Le reflux gastro-œsophagien (RGO) est l’une des maladies bénignes les plus courantes touchant jusqu’à 20 % des personnes dans les pays occidentaux1. En plus des symptômes typiques tels que les brûlures d’estomac ou la régurgitation, certains patients peuvent souffrir de symptômes atypiques tels que la toux, l’enrouement ou l’asthme 2,3. Malgré l’accord selon lequel la toux chronique, la laryngite chronique et l’asthme peuvent avoir une origine liée au reflux et sont significativement associés au reflux laryngopharyngé (RPL), le pathomécanisme exact reste encore incertain.
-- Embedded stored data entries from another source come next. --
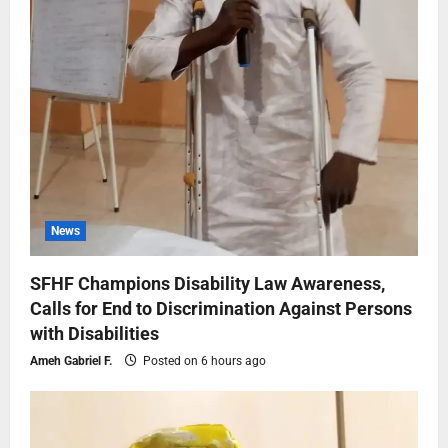
News
SFHF Champions Disability Law Awareness,
Calls for End to Discrimination Against Persons
with Disabilities
Ameh Gabriel F.
Posted on 6 hours ago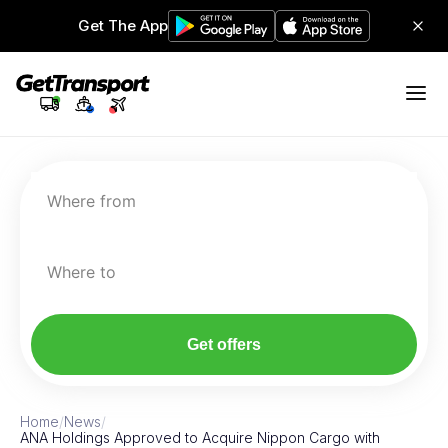
Get The App
Where from
Where to
Get offers
Home
/
News
/
ANA Holdings Approved to Acquire Nippon Cargo with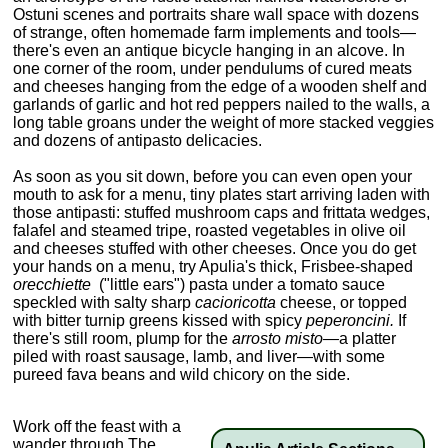
Ostuni scenes and portraits share wall space with dozens
of strange, often homemade farm implements and tools—
there's even an antique bicycle hanging in an alcove. In
one corner of the room, under pendulums of cured meats
and cheeses hanging from the edge of a wooden shelf and
garlands of garlic and hot red peppers nailed to the walls, a
long table groans under the weight of more stacked veggies
and dozens of antipasto delicacies.
As soon as you sit down, before you can even open your
mouth to ask for a menu, tiny plates start arriving laden with
those antipasti: stuffed mushroom caps and frittata wedges,
falafel and steamed tripe, roasted vegetables in olive oil
and cheeses stuffed with other cheeses. Once you do get
your hands on a menu, try Apulia's thick, Frisbee-shaped
orecchiette
("little ears") pasta under a tomato sauce
speckled with salty sharp
cacioricotta
cheese, or topped
with bitter turnip greens kissed with spicy
peperoncini.
If
there's still room, plump for the
arrosto misto—
a platter
piled with roast sausage, lamb, and liver—with some
pureed fava beans and wild chicory on the side.
Work off the feast with a
wander through The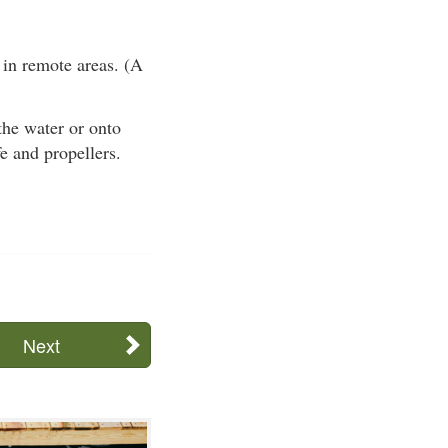
 in remote areas. (A
 the water or onto
fe and propellers.
Next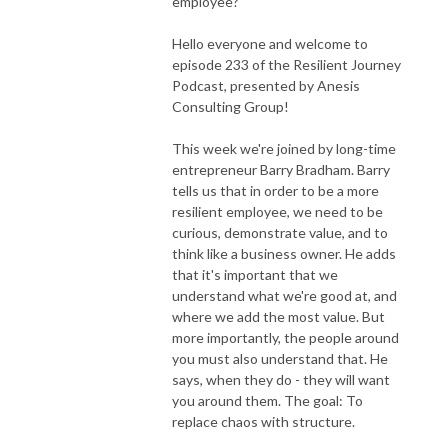
employee?
Hello everyone and welcome to
episode 233 of the Resilient Journey
Podcast, presented by Anesis
Consulting Group!
This week we're joined by long-time
entrepreneur Barry Bradham. Barry
tells us that in order to be a more
resilient employee, we need to be
curious, demonstrate value, and to
think like a business owner. He adds
that it's important that we
understand what we're good at, and
where we add the most value. But
more importantly, the people around
you must also understand that. He
says, when they do - they will want
you around them. The goal: To
replace chaos with structure.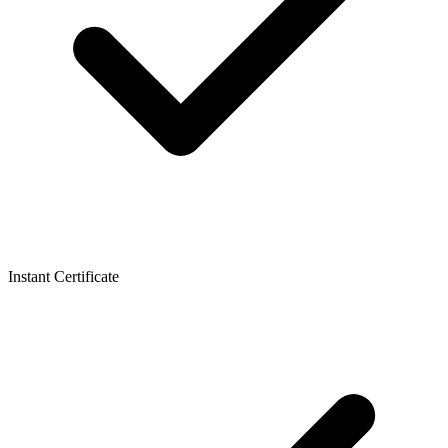
Instant Certificate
Comme ces symptômes font généralement partie d’un processus multifactoriel, ils représentent un grand défi diagnostique et thérapeutique4.
La surveillance du pH œsophagien distal à 5 cm au-dessus du sphincter œsophagien inférieur est couramment utilisée pour déterminer une exposition anormale à l’acide œsophagien chez les patients suspectés deRGO 2. Dans une tentative d’utiliser la même technique, la surveillance proximale conventionnelle du pH a été introduite à la fin des années 1990 en tant qu’appareil de diagnostic pour mesurer l’exposition anormale à l’acide au niveau du sphincter œsophagien supérieur (UES) lorsque la sonde est placée à ou légèrement au-dessus de l’UES. Cependant, cette méthode ne fournit pas toujours des résultats valides et précis car la sonde n’est pas conçue pour un environnement oropharyngé conduisant à la mesure d’artefacts invalides tels que des événements pseudoreflux causés par le dessèchement de la sonde 5,6.
Dernièrement, la surveillance du pH laryngopharyngé a été introduite en tant que nouveau dispositif de diagnostic spécialement conçu pour mesurer l’exposition à l’acide dans l’oropharynx, car la sonde est placée au-dessus de l’UES légèrement latérale à la luette (Figure 1). Étant donné que des recherches antérieures ont montré qu’il avait une valeur prédictive positive de 80% pour un résultat positif après une chirurgie antireflux chez des patients présentant des symptômes principalement atypiques, ce nouvel outil a été un ajout précieux à la voie diagnostique chez des patients sélectionnés. Son capteur de goutte d’eau est équipé d’une technologie d’antimoine qui détecte l’acide liquide et aérosolisé et n’a pas besoin de contact direct avec la muqueuse pour mesurer des résultats valides. De plus, le capteur peut, contrairement à la surveillance du pH proximal, résister au dessèchement, ce qui peut conduire à des résultats plus fiables 7,8.
La littérature actuelle sur la corrélation entre la mesure concomitante du pH conventionnel de l’œsophage et du laryngopharynx est rare. Les études précédentes n’incluaient qu’un petit nombre de patients ou n’effectuaient pas les deux mesures simultanément 9,10,11. Nous avons récemment publié des données sur la corrélation entre les deux mesures de pH dans une grande cohorte de 101 patients suspectés de RGO. Nous avons conclu que la mesure du pH laryngopharyngé et œsophagien n’a pas nécessairement besoin de correspondre en raison de l’existence d’une variété de scénarios de reflux différents12. Nous avons également développé un modèle de reflux humain avec des patients après une œsophagectomie et une reconstruction avec une interposition gastrique montrant une corrélation de 100% entre les deux méthodes de surveillance du pH chez les refluxeurs de volume13.
Ici, nous visons à fournir des instructions pour la mesure simultanée du pH à l’aide de la surveillance du pH de l’œsophage distal et du laryngopharynx. En outre, des indications sur l’analyse des scores d’exposition aux acides composites et la corrélation entre les résultats obtenus par les deux méthodes sont fournies. Nous présentons en outre les données les plus récentes d’une grande cohorte de patients évalués à l’aide d’une surveillance simultanée du pH œsophagien et du laryngopharynx.